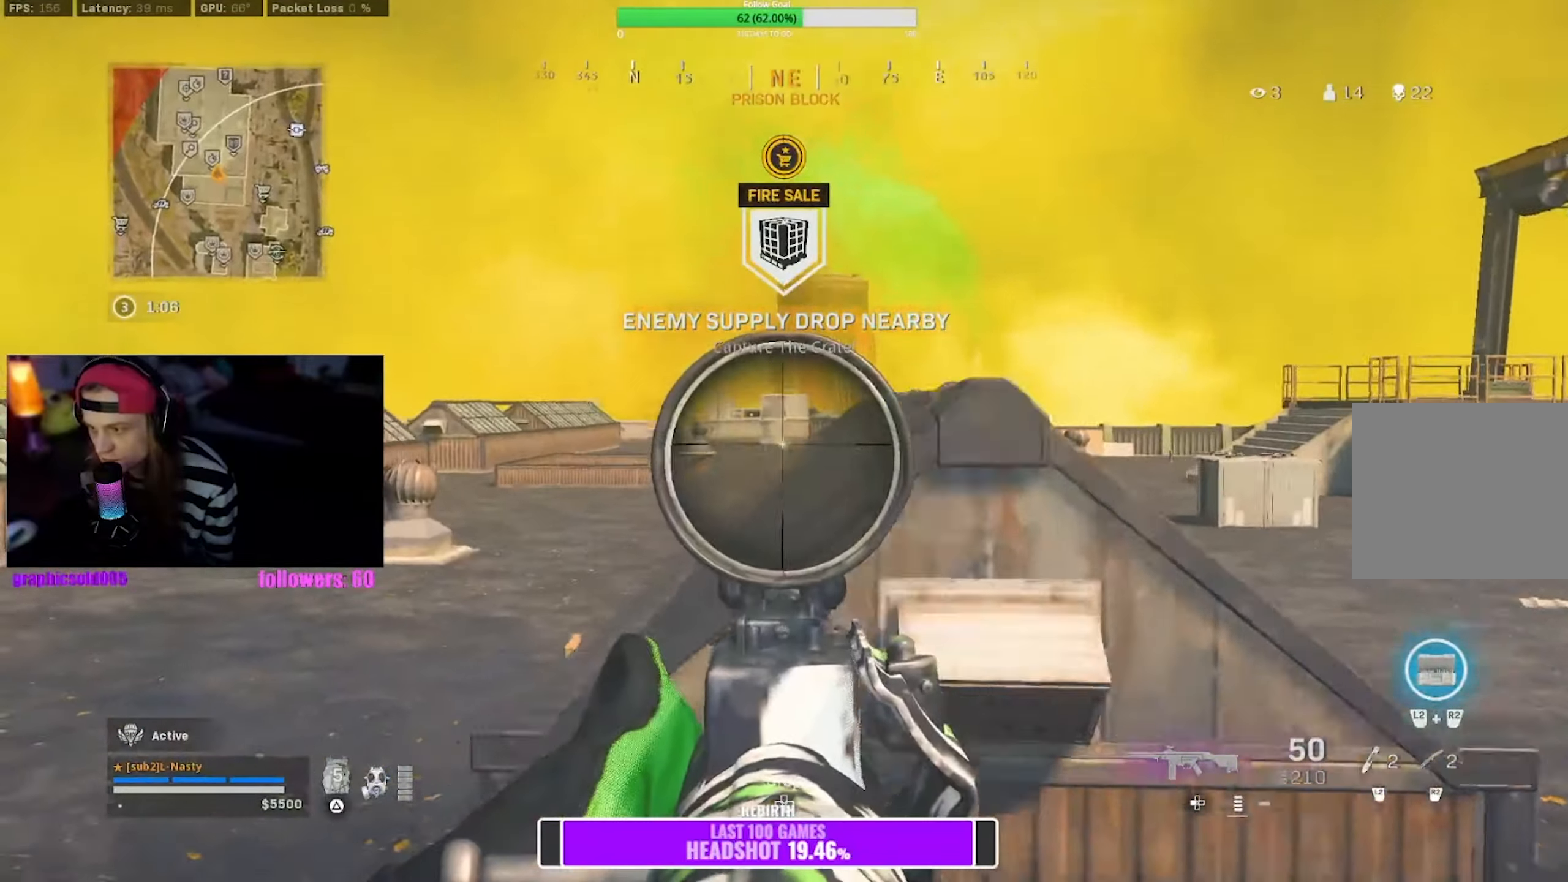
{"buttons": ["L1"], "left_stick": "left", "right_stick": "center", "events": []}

◆ ◆ ◆ ◆ ◆ ◆ ◆

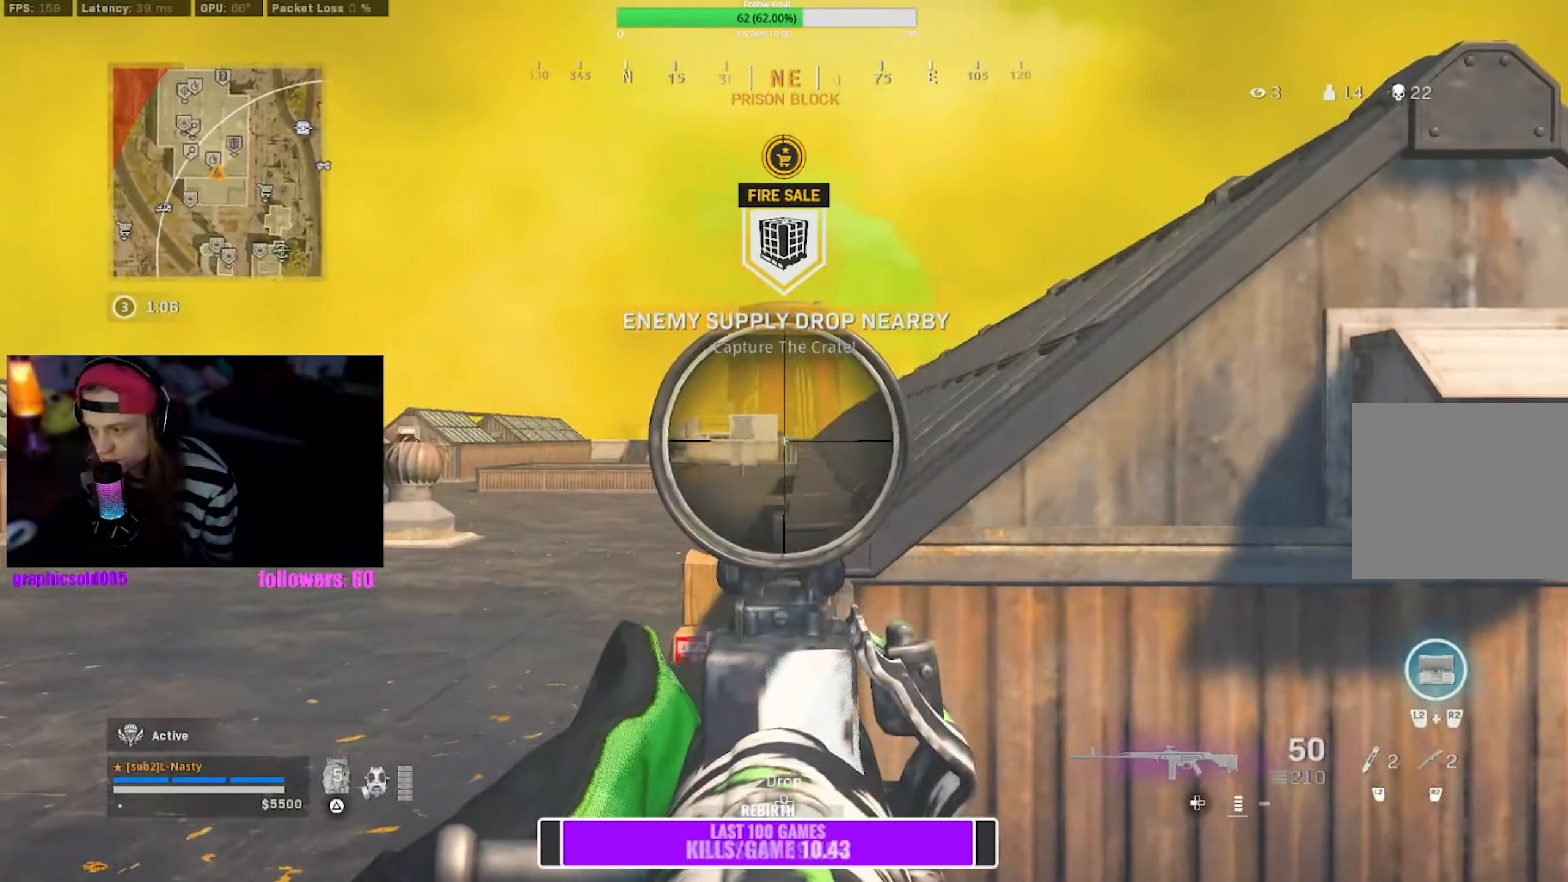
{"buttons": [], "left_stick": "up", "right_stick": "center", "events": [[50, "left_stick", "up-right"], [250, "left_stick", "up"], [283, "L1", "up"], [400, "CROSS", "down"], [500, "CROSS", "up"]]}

◆ ◆ ◆ ◆ ◆ ◆ ◆

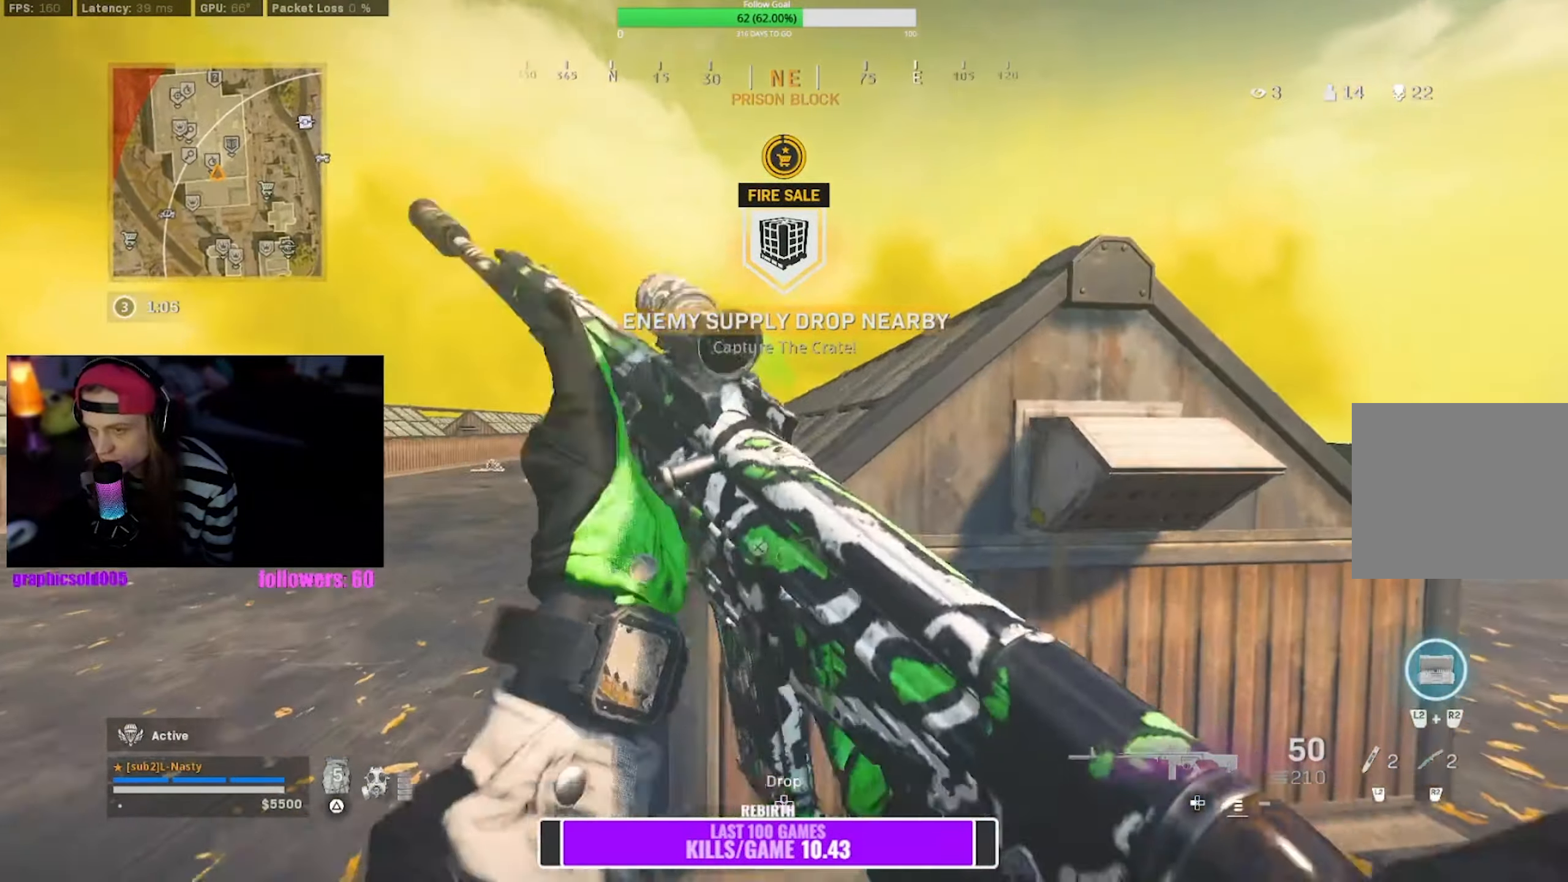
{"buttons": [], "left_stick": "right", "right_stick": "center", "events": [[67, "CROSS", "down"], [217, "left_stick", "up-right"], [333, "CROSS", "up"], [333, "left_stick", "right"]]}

◆ ◆ ◆ ◆ ◆ ◆ ◆

Copy all lines from the material that include "down".

{"buttons": [], "left_stick": "up", "right_stick": "center", "events": [[50, "left_stick", "up-right"], [250, "left_stick", "up"], [283, "L1", "up"], [400, "CROSS", "down"], [500, "CROSS", "up"]]}
{"buttons": [], "left_stick": "right", "right_stick": "center", "events": [[67, "CROSS", "down"], [217, "left_stick", "up-right"], [333, "CROSS", "up"], [333, "left_stick", "right"]]}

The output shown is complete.